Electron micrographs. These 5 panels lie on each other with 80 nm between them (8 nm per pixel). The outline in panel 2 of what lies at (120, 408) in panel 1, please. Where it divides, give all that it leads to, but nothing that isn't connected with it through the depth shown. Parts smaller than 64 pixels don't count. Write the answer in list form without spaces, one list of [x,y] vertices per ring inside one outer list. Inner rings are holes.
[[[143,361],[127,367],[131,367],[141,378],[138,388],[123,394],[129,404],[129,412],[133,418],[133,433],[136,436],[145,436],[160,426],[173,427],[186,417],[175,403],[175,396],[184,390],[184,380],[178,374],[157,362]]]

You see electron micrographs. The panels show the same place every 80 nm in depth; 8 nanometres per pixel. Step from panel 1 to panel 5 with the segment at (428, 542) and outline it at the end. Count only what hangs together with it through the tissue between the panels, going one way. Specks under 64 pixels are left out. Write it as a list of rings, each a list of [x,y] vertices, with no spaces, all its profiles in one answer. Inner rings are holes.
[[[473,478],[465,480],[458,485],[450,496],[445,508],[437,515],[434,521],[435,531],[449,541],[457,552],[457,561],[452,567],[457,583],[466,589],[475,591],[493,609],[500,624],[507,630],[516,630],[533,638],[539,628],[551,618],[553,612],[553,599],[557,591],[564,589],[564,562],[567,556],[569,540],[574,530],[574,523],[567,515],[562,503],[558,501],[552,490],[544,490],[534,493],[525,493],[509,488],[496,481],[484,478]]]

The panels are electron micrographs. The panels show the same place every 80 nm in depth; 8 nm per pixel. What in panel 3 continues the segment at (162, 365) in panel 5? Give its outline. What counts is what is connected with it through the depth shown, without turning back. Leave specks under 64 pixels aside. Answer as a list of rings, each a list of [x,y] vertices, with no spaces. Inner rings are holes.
· · · ·
Exercise goal: Copy the records above exactly, leaving nothing out.

Output:
Electron micrographs. These 5 panels lie on each other with 80 nm between them (8 nm per pixel). The outline in panel 2 of what lies at (120, 408) in panel 1, please. Where it divides, give all that it leads to, but nothing that isn't connected with it through the depth shown. Parts smaller than 64 pixels don't count. Write the answer in list form without spaces, one list of [x,y] vertices per ring inside one outer list. Inner rings are holes.
[[[143,361],[127,367],[131,367],[141,378],[138,388],[123,394],[129,404],[129,412],[133,418],[133,433],[136,436],[145,436],[160,426],[173,427],[186,417],[175,403],[175,396],[184,390],[184,380],[178,374],[157,362]]]

You see electron micrographs. The panels show the same place every 80 nm in depth; 8 nanometres per pixel. Step from panel 1 to panel 5 with the segment at (428, 542) and outline it at the end. Count only what hangs together with it through the tissue between the panels, going one way. Specks under 64 pixels are left out. Write it as a list of rings, each a list of [x,y] vertices, with no spaces, all its profiles in one answer. Inner rings are holes.
[[[473,478],[465,480],[458,485],[450,496],[445,508],[437,515],[434,521],[435,531],[449,541],[457,552],[457,561],[452,567],[457,583],[466,589],[475,591],[493,609],[500,624],[507,630],[516,630],[533,638],[539,628],[551,618],[553,612],[553,599],[557,591],[564,589],[564,562],[567,556],[569,540],[574,530],[574,523],[567,515],[562,503],[558,501],[552,490],[544,490],[534,493],[525,493],[509,488],[496,481],[484,478]]]

The panels are electron micrographs. The panels show the same place every 80 nm in depth; 8 nm per pixel. What in panel 3 continues the segment at (162, 365) in panel 5? Give its outline. What counts is what is connected with it through the depth shown, without turning back. Leave specks under 64 pixels aside. Answer as a list of rings, each a list of [x,y] vertices, with no spaces. Inner rings are holes.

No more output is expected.